## [Task statement]
Transcribe every record exactly.

## [Entries shown]
BEGIN

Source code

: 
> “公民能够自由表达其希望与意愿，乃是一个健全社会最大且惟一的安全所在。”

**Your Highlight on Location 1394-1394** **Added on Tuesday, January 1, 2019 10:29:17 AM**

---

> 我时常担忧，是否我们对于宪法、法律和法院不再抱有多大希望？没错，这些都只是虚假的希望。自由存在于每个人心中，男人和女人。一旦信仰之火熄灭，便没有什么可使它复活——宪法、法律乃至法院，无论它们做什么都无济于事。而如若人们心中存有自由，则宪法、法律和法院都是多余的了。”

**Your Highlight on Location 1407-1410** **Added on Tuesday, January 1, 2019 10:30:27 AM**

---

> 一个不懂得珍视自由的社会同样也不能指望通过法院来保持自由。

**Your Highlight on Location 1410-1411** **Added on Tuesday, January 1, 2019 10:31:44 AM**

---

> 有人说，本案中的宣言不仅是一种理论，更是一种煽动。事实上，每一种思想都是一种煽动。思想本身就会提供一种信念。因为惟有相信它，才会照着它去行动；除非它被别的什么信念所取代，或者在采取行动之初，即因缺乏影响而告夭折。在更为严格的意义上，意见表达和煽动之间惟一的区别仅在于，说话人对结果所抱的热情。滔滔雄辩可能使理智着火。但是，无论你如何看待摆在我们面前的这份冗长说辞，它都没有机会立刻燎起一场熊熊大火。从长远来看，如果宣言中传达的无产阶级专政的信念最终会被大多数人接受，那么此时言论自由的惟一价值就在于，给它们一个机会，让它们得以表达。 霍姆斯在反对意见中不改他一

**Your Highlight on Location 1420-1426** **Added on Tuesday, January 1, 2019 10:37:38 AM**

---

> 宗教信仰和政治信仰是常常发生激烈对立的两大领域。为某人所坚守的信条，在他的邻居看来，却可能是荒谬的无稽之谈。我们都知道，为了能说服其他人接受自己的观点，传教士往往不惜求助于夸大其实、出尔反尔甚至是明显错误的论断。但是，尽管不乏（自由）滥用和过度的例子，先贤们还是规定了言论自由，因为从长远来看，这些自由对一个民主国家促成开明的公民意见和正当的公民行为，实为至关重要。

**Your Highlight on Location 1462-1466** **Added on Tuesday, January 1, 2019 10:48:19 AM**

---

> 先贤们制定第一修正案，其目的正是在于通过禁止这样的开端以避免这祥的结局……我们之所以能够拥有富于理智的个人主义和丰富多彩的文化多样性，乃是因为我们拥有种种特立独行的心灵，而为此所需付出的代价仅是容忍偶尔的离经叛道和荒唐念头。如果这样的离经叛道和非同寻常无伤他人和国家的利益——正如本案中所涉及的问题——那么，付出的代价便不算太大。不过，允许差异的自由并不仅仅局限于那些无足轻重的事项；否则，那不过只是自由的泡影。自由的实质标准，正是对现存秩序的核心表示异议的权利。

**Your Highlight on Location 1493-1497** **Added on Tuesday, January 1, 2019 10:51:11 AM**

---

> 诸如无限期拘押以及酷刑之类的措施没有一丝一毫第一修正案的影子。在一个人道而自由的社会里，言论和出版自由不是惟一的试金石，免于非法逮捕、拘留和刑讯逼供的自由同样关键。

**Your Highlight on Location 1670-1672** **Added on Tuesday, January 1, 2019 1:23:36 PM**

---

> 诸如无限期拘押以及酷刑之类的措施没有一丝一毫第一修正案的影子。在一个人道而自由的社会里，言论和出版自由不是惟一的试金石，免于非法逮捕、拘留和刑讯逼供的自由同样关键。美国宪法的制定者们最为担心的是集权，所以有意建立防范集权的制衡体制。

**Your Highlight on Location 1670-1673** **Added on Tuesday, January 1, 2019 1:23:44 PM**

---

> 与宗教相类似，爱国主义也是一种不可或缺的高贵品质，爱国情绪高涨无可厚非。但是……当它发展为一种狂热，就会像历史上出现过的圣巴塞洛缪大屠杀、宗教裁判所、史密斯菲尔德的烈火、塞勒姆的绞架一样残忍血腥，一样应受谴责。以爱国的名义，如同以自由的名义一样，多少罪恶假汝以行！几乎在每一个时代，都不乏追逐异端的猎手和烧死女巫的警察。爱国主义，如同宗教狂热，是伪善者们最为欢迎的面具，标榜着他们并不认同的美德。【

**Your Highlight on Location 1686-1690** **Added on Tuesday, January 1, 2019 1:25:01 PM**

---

END

## [Response]
Source code

: 
> “公民能够自由表达其希望与意愿，乃是一个健全社会最大且惟一的安全所在。”

**Your Highlight on Location 1394-1394** **Added on Tuesday, January 1, 2019 10:29:17 AM**

---

> 我时常担忧，是否我们对于宪法、法律和法院不再抱有多大希望？没错，这些都只是虚假的希望。自由存在于每个人心中，男人和女人。一旦信仰之火熄灭，便没有什么可使它复活——宪法、法律乃至法院，无论它们做什么都无济于事。而如若人们心中存有自由，则宪法、法律和法院都是多余的了。”

**Your Highlight on Location 1407-1410** **Added on Tuesday, January 1, 2019 10:30:27 AM**

---

> 一个不懂得珍视自由的社会同样也不能指望通过法院来保持自由。

**Your Highlight on Location 1410-1411** **Added on Tuesday, January 1, 2019 10:31:44 AM**

---

> 有人说，本案中的宣言不仅是一种理论，更是一种煽动。事实上，每一种思想都是一种煽动。思想本身就会提供一种信念。因为惟有相信它，才会照着它去行动；除非它被别的什么信念所取代，或者在采取行动之初，即因缺乏影响而告夭折。在更为严格的意义上，意见表达和煽动之间惟一的区别仅在于，说话人对结果所抱的热情。滔滔雄辩可能使理智着火。但是，无论你如何看待摆在我们面前的这份冗长说辞，它都没有机会立刻燎起一场熊熊大火。从长远来看，如果宣言中传达的无产阶级专政的信念最终会被大多数人接受，那么此时言论自由的惟一价值就在于，给它们一个机会，让它们得以表达。 霍姆斯在反对意见中不改他一

**Your Highlight on Location 1420-1426** **Added on Tuesday, January 1, 2019 10:37:38 AM**

---

> 宗教信仰和政治信仰是常常发生激烈对立的两大领域。为某人所坚守的信条，在他的邻居看来，却可能是荒谬的无稽之谈。我们都知道，为了能说服其他人接受自己的观点，传教士往往不惜求助于夸大其实、出尔反尔甚至是明显错误的论断。但是，尽管不乏（自由）滥用和过度的例子，先贤们还是规定了言论自由，因为从长远来看，这些自由对一个民主国家促成开明的公民意见和正当的公民行为，实为至关重要。

**Your Highlight on Location 1462-1466** **Added on Tuesday, January 1, 2019 10:48:19 AM**

---

> 先贤们制定第一修正案，其目的正是在于通过禁止这样的开端以避免这祥的结局……我们之所以能够拥有富于理智的个人主义和丰富多彩的文化多样性，乃是因为我们拥有种种特立独行的心灵，而为此所需付出的代价仅是容忍偶尔的离经叛道和荒唐念头。如果这样的离经叛道和非同寻常无伤他人和国家的利益——正如本案中所涉及的问题——那么，付出的代价便不算太大。不过，允许差异的自由并不仅仅局限于那些无足轻重的事项；否则，那不过只是自由的泡影。自由的实质标准，正是对现存秩序的核心表示异议的权利。

**Your Highlight on Location 1493-1497** **Added on Tuesday, January 1, 2019 10:51:11 AM**

---

> 诸如无限期拘押以及酷刑之类的措施没有一丝一毫第一修正案的影子。在一个人道而自由的社会里，言论和出版自由不是惟一的试金石，免于非法逮捕、拘留和刑讯逼供的自由同样关键。

**Your Highlight on Location 1670-1672** **Added on Tuesday, January 1, 2019 1:23:36 PM**

---

> 诸如无限期拘押以及酷刑之类的措施没有一丝一毫第一修正案的影子。在一个人道而自由的社会里，言论和出版自由不是惟一的试金石，免于非法逮捕、拘留和刑讯逼供的自由同样关键。美国宪法的制定者们最为担心的是集权，所以有意建立防范集权的制衡体制。

**Your Highlight on Location 1670-1673** **Added on Tuesday, January 1, 2019 1:23:44 PM**

---

> 与宗教相类似，爱国主义也是一种不可或缺的高贵品质，爱国情绪高涨无可厚非。但是……当它发展为一种狂热，就会像历史上出现过的圣巴塞洛缪大屠杀、宗教裁判所、史密斯菲尔德的烈火、塞勒姆的绞架一样残忍血腥，一样应受谴责。以爱国的名义，如同以自由的名义一样，多少罪恶假汝以行！几乎在每一个时代，都不乏追逐异端的猎手和烧死女巫的警察。爱国主义，如同宗教狂热，是伪善者们最为欢迎的面具，标榜着他们并不认同的美德。【

**Your Highlight on Location 1686-1690** **Added on Tuesday, January 1, 2019 1:25:01 PM**

---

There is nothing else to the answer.